Edito: Les Ivoiriens ont fini de parler

Après le mot d’ordre de désobéissance civile lancé le 20 septembre 2020 par le président du PDCI-RDA, Henri Konan Bédié, pour protester contre la candidature du Président Ouattara, l’on croyait que le meeting de l’opposition ivoirienne, tenu ce week-end, allait en préciser le contenu. Que nenni ! Le meeting du samedi 10 octobre 2020 qui devrait constituer un véritable test pour les opposants ayant à cœur de jauger de leur capacité à mobiliser les Ivoiriens a fait déchanter ses initiateurs. Même en présentant un front uni contre la candidature d’Alassane Ouattara, ils n’ont pu mobiliser les 2.000.000 de personnes annoncées, de sorte qu’ils ont eu du mal à donner l’ultime message. Pourtant, ils étaient tous là. Au grand complet. D’Henri Konan Bédié, candidat, à 86 ans, du Parti démocratique de Côte d’Ivoire (PDCI, principal parti d’opposition) à des représentants des grands absents de la présidentielle que sont l’ancien président Laurent Gbagbo (en liberté conditionnelle en Belgique), et l’ex-Premier ministre Guillaume Soro (en exil en France) en passant par le président du FPI, Pascal Affi N’Guessan, l’ancien  président de l’Assemblée nationale, Mamadou Koulibaly, ou les anciens ministres du Président Ouattara, à savoir Abdallah Albert Mabri Toikeusse et Marcel Amon Tanoh, qui sont des figures politiques dont les candidatures ont été recalées.

Toutes ces têtes fortes de l’opposition ont peiné à remplir à moitié le stade ayant une capacité de 35.000 places. D’ailleurs, la presse étrangère n’est pas passée par quatre chemins pour rappeler que ce premier grand rassemblement de l’opposition ivoirienne au stade Félix Houphouët-Boigny a rassemblé, tout au plus, 30.000 personnes. Le message que la grande majorité des militants veut faire passer à ces leaders est on ne peut plus clair : ils ne se reconnaissent pas dans la politique de ‘’ôte-toi de là que je m’y mette’’. Ce à quoi aspirent les Ivoiriens aujourd’hui, c’est le développement impulsé par le Chef de l’Etat ivoirien, Alassane Ouattara. L’économie ivoirienne affiche une performance globale qui est solide, depuis qu’il a pris les commandes du pays. La croissance moyenne du PIB s’affiche à 8 %, pour la période située entre 2011 et le 30 juin 2019.
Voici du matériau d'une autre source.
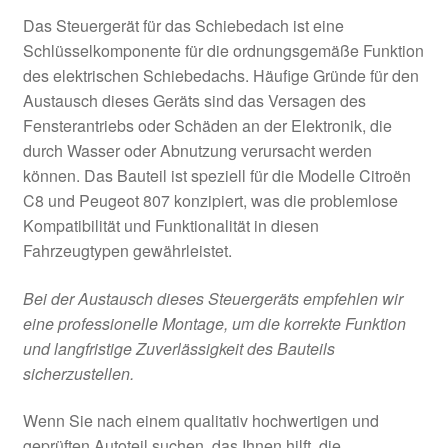
Das Steuergerät für das Schiebedach ist eine
Schlüsselkomponente für die ordnungsgemäße Funktion
des elektrischen Schiebedachs. Häufige Gründe für den
Austausch dieses Geräts sind das Versagen des
Fensterantriebs oder Schäden an der Elektronik, die
durch Wasser oder Abnutzung verursacht werden
können. Das Bauteil ist speziell für die Modelle Citroën
C8 und Peugeot 807 konzipiert, was die problemlose
Kompatibilität und Funktionalität in diesen
Fahrzeugtypen gewährleistet.
Bei der Austausch dieses Steuergeräts empfehlen wir
eine professionelle Montage, um die korrekte Funktion
und langfristige Zuverlässigkeit des Bauteils
sicherzustellen.
Wenn Sie nach einem qualitativ hochwertigen und
geprüften Autoteil suchen, das Ihnen hilft, die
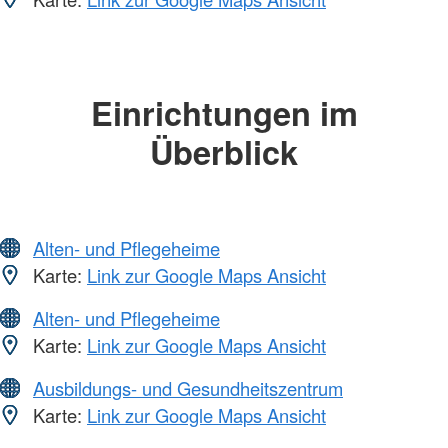
Einrichtungen im
Überblick
Alten- und Pflegeheime
Karte:
Link zur Google Maps Ansicht
Alten- und Pflegeheime
Karte:
Link zur Google Maps Ansicht
Ausbildungs- und Gesundheitszentrum
Karte:
Link zur Google Maps Ansicht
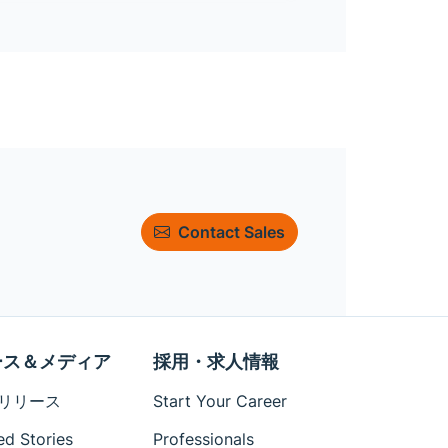
Contact Sales
ース＆メディア
採用・求人情報
リリース
Start Your Career
ed Stories
Professionals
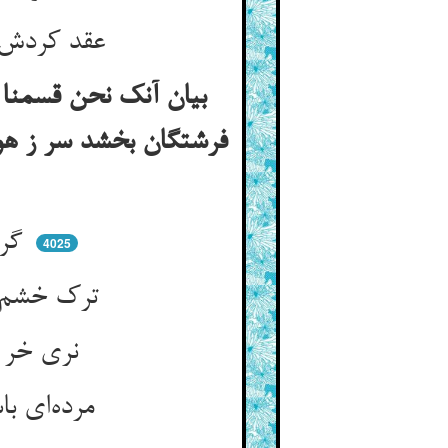
عقد کردش با امیر او را سپرد ** کرد خشم و حرص را او خرد و مرد
بیان آنک نحن قسمنا 
فرشتگان بخشد سر ز هو
گر بدش سستی نری خران ** بود او را مردی پیغامبران
4025
ترک خشم و شهوت و حرص‌آوری ** هست مردی و رگ پیغامبری
نری خر گو مباش اندر رگش ** حق همی خواند الغ بگلربگش
مرده‌ای باشم به من حق بنگرد ** به از آن زنده که باشد دور و رد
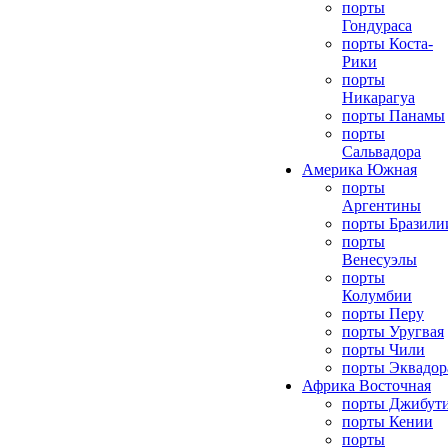
порты
Гондураса
порты Коста-
Рики
порты
Никарагуа
порты Панамы
порты
Сальвадора
Америка Южная
порты
Аргентины
порты Бразили
порты
Венесуэлы
порты
Колумбии
порты Перу
порты Уругвая
порты Чили
порты Эквадор
Африка Восточная
порты Джибут
порты Кении
порты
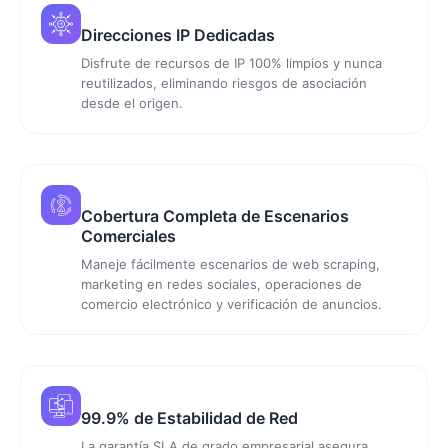
Direcciones IP Dedicadas
Disfrute de recursos de IP 100% limpios y nunca
reutilizados, eliminando riesgos de asociación
desde el origen.
Cobertura Completa de Escenarios
Comerciales
Maneje fácilmente escenarios de web scraping,
marketing en redes sociales, operaciones de
comercio electrónico y verificación de anuncios.
99.9% de Estabilidad de Red
La garantía SLA de grado empresarial asegura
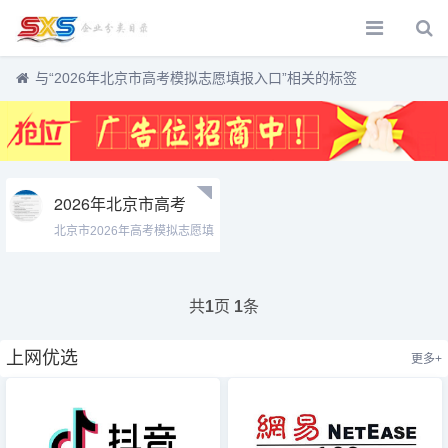
与
“2026年北京市高考模拟志愿填报入口”
相关的标签
2026年北京市高考
模拟志愿填报入口
北京市2026年高考模拟志愿填
gkzytb.bjeea.cn/ceesignup/page/login.html
报入口...
共
页
条
1
1
上网优选
更多+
Dans le même temps, les finances publiques se sont améliorées, tout autant que la crédibilité auprès des bailleurs de fonds internationaux. Pour améliorer le quotidien de ses concitoyens, Ouattara a installé 9.476 pompes villageoises au niveau de l’eau potable et construit 253 châteaux d’eau. Sans compter les hôpitaux généraux au nombre de trois et les établissements régionaux, au nombre de 18. Dans le domaine de l’Education nationale, 33.698 salles de classe ont construites. 277 lycées et collèges également ont vu le jour. Au niveau des infrastructures routières, 392 km de voirie en terre ont été reprofilés et 231 km de voirie bitumés… C’est sans doute guidé par ce souci d’apporter un mieux-être à son peuple que le Président Ouattara enchaîne depuis plusieurs semaines les visites dans différentes régions du pays, multipliant les inaugurations d’infrastructures au moment où ses opposant n’ont pour seul programme de société que le retrait de sa candidature à la Présidentielle 2020. Heureusement, les Ivoiriens qui font preuve d’une maturité politique refusent aujourd’hui les aventures à l’issue incertaine. Ils ont fait le choix de se ranger du côté de celui qui fait la politique de développement : le Président Alassane Ouattara. C’est ce message fort que les Ivoiriens ont envoyé à l’opposition lors de son meeting du samedi 10 octobre 2020 qui n’a pas drainé le monde escompté malgré toute la campagne de presse tissée autour de cet événement qui n’en était pas pas un.